* What you are asked to do *
Please recast the lines of the records below as a JSON list of strings, one string per line, leaving out blank lines and the pictures.
** Recorded information follows **
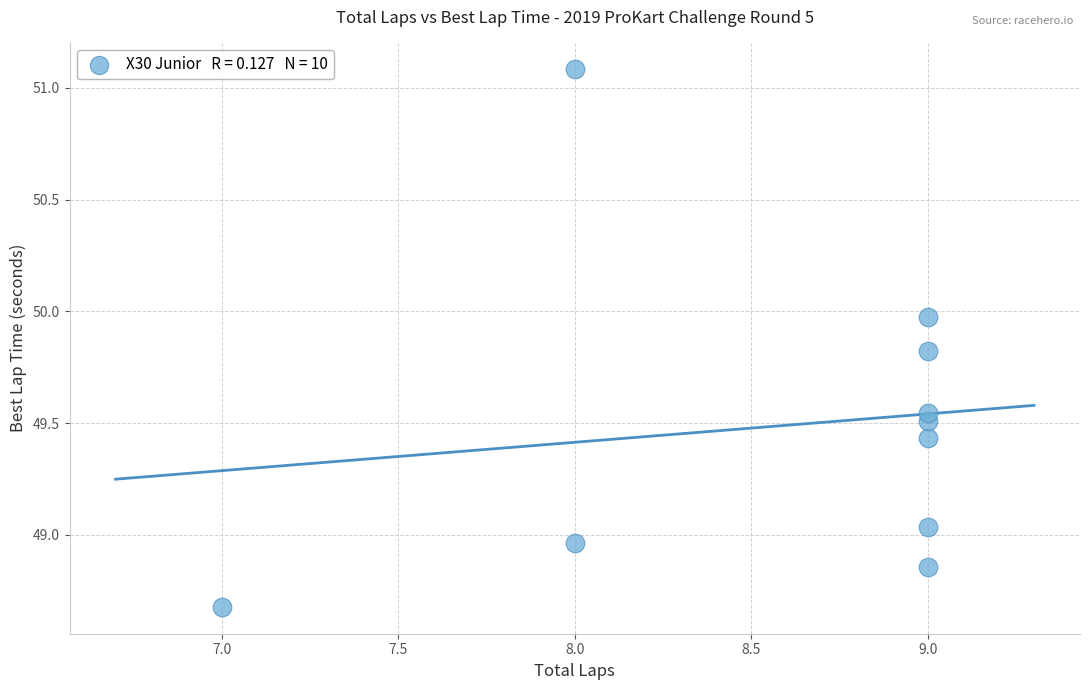

What is the range of Y values (max minus min)?

2.4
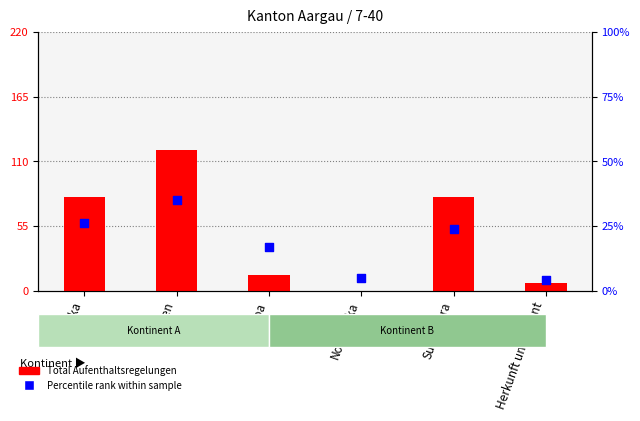

Which series has the widest spread of Y values?

Total Aufenthaltsregelungen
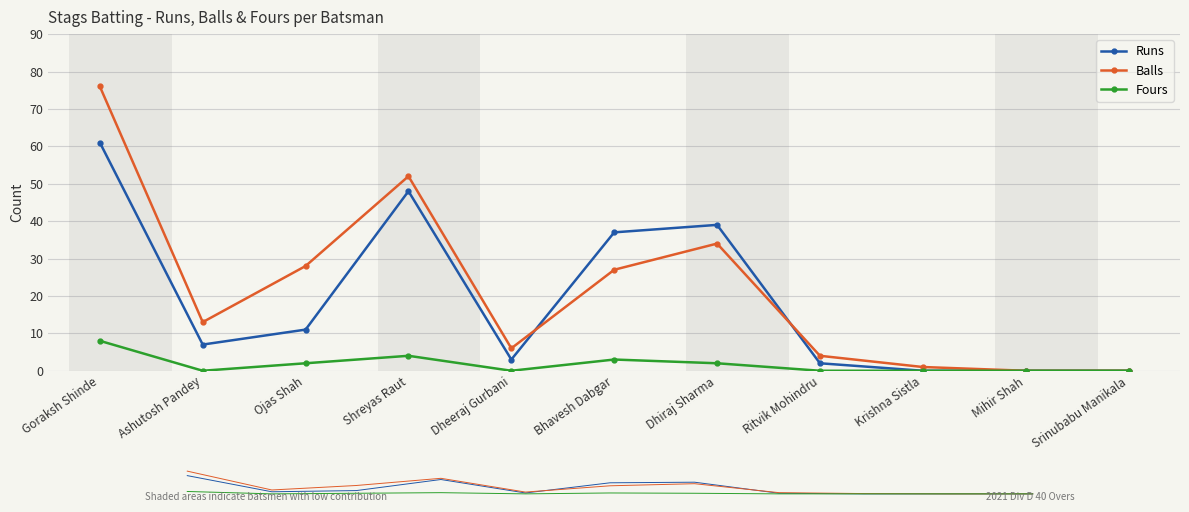

Which label corresponds to the smallest value in the chart?

Krishna Sistla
** End of Recorded information **
* Solution to this problem *
[
  "What is the range of Y values (max minus min)?",
  "2.4",
  "Which series has the widest spread of Y values?",
  "Total Aufenthaltsregelungen",
  "Which label corresponds to the smallest value in the chart?",
  "Krishna Sistla"
]